Russian Presidential Candidate Lost and Found
July 7, 2008 - 8:14 PM
Moscow (CNSNews.com) - A candidate in Russia's presidential election -- whose mysterious disappearance prompted speculation about political foul play -- has re-emerged, leaving red faces and an angry campaign manager.
Ivan Rybkin, a former lawmaker and critic of President Vladimir Putin, was "missing" for five days, sparking rumors of abduction or murder and enlivening an otherwise uninspiring presidential campaign.
Adding to the saga, prosecutors on Monday opened a criminal inquiry into the disappearance, at the request of Rybkin's wife, but a more senior prosecutor's office canceled the inquiry hours later, describing it as "premature."
The candidate's wife, Albina, told a newspaper she thought her husband's disappearance was an attempt to remove him as a challenger to Putin in the March 14 election.
Now, however, Rybkin has reappeared unharmed, without any clear explanation of his absence or why he remained silent for so long.
Until his return to Moscow Tuesday evening, Rybkin had been in Kiev, the Ukrainian capital.
Rybkin's campaign manager, Ksenia Ponomaryova, who had signed a missing persons report on Sunday, reportedly has resigned.
Amid ridicule from politicians and skeptics' claims of a cheap gimmick, the candidate has hinted that he may withdraw from the race.
Rybkin is closely associated with - and reportedly financed by - Boris Berezovsky, a controversial "oligarch" (tycoon) and opponent of Putin, now in exile in London.
Vladimir Pekhtin, the deputy speaker of the State Duma, voiced the suspicion the disappearance was "co-authored by Berezovsky, whom Rybkin in fact represents."
Rybkin never posed a threat to Putin, whom opinion polls indicate enjoys the support of some three-quarters of Russians.
Just before going "missing" last week, Rybkin was accused by state-controlled television of having falsified signatures required to register as a candidate in the election.
Russia's Central Elections Commission (CEC) said Rybkin's registration remains valid.
Interestingly, according to the CEC, disappearance cannot serve as a reason for canceling a presidential bid.
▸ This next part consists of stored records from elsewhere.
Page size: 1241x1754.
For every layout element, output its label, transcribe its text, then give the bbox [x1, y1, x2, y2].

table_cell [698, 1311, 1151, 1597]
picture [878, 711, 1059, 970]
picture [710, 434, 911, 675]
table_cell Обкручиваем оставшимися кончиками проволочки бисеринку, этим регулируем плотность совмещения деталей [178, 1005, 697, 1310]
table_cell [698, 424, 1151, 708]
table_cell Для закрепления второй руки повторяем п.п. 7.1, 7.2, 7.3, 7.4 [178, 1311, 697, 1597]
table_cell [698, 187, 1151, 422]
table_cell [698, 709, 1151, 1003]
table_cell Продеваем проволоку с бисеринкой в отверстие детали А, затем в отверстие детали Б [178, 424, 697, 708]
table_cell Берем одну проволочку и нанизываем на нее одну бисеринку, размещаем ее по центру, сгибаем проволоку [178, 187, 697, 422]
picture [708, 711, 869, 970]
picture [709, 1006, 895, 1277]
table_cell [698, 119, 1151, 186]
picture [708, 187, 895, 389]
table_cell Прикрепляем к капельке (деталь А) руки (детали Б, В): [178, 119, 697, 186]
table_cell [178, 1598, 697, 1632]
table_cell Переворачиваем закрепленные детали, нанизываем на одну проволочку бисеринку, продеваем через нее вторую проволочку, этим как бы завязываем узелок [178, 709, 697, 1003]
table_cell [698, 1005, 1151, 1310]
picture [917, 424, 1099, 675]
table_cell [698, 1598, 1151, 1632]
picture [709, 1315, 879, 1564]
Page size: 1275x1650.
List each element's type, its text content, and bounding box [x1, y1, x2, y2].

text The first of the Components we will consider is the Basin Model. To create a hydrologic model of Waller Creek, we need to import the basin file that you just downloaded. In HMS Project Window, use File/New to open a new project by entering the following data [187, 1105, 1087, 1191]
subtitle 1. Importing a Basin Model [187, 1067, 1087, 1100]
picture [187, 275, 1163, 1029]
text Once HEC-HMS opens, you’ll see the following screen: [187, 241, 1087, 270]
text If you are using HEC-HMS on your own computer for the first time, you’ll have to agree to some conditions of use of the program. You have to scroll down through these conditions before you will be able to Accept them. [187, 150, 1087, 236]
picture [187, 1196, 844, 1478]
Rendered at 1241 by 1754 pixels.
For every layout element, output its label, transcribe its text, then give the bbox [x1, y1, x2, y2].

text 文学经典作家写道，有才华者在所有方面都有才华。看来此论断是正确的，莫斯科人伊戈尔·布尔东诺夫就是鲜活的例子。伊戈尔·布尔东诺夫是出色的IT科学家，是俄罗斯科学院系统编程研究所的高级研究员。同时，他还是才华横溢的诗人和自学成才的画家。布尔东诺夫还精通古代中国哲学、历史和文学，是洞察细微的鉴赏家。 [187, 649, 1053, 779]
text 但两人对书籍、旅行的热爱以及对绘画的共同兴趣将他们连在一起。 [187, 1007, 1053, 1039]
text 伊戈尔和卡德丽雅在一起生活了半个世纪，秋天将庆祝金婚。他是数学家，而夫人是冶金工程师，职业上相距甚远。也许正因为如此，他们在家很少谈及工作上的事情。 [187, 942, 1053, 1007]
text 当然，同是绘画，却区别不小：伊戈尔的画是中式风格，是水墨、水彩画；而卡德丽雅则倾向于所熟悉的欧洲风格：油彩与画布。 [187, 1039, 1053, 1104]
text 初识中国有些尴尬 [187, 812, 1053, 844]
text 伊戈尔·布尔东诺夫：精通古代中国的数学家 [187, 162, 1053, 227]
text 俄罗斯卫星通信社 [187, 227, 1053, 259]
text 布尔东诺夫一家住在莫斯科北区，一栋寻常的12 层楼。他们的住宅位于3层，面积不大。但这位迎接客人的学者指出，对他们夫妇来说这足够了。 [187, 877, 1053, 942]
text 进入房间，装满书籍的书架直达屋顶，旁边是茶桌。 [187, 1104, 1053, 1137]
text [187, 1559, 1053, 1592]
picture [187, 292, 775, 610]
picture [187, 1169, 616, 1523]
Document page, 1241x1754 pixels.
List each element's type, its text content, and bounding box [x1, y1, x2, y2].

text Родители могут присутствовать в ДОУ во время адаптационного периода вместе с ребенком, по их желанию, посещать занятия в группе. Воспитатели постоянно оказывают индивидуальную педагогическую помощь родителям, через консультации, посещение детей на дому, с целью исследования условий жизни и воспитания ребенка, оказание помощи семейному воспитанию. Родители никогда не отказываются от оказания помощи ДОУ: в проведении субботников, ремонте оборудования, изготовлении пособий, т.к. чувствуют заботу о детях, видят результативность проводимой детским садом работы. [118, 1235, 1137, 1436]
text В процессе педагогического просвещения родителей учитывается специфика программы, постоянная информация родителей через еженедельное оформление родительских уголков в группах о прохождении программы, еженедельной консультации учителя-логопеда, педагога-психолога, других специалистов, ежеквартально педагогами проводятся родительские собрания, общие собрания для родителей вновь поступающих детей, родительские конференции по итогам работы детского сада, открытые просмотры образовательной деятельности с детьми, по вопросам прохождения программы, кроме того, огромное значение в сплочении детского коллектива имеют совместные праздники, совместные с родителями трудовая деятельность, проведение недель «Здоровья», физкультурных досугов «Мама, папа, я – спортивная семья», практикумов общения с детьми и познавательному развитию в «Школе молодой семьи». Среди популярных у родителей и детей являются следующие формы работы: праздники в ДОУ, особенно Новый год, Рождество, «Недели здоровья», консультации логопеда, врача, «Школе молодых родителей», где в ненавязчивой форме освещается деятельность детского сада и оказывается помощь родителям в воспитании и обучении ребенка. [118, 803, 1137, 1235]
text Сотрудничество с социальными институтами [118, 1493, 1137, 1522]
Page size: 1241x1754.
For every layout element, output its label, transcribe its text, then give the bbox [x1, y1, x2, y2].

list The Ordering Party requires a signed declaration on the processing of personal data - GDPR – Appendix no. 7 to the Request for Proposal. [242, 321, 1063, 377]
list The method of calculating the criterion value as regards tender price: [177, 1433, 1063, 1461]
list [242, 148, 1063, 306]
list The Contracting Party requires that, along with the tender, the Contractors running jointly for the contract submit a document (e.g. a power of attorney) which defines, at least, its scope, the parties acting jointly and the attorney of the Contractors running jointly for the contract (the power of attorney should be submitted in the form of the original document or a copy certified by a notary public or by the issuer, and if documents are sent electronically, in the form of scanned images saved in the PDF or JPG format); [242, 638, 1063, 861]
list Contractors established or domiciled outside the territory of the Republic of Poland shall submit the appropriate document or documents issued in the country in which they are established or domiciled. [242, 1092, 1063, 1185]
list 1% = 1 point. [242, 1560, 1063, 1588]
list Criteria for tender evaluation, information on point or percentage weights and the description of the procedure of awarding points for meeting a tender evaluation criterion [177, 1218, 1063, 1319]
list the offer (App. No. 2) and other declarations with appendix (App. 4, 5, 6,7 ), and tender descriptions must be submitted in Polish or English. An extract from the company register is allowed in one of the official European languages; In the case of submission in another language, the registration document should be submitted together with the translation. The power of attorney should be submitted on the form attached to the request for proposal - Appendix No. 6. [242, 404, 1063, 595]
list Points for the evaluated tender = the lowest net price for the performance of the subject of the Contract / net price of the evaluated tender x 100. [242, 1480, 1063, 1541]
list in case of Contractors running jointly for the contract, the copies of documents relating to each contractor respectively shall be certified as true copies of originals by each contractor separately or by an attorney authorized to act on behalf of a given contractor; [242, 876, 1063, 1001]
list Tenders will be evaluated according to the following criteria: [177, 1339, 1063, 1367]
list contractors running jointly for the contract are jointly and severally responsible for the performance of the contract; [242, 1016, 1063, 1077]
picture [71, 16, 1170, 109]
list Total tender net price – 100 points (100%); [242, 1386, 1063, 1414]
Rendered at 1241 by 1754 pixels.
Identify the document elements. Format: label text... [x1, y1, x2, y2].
A missing candidate could continue to run and, theoretically, even win an election.
The episode coincided with a trial at a Moscow court, in which six suspects are accused of murdering the leader of a political party called Liberal Russia last year.
Another Liberal Russia lawmaker was killed in 2002, evidently the victim of a contract hit.
Liberal Russia is backed by Berezovsky.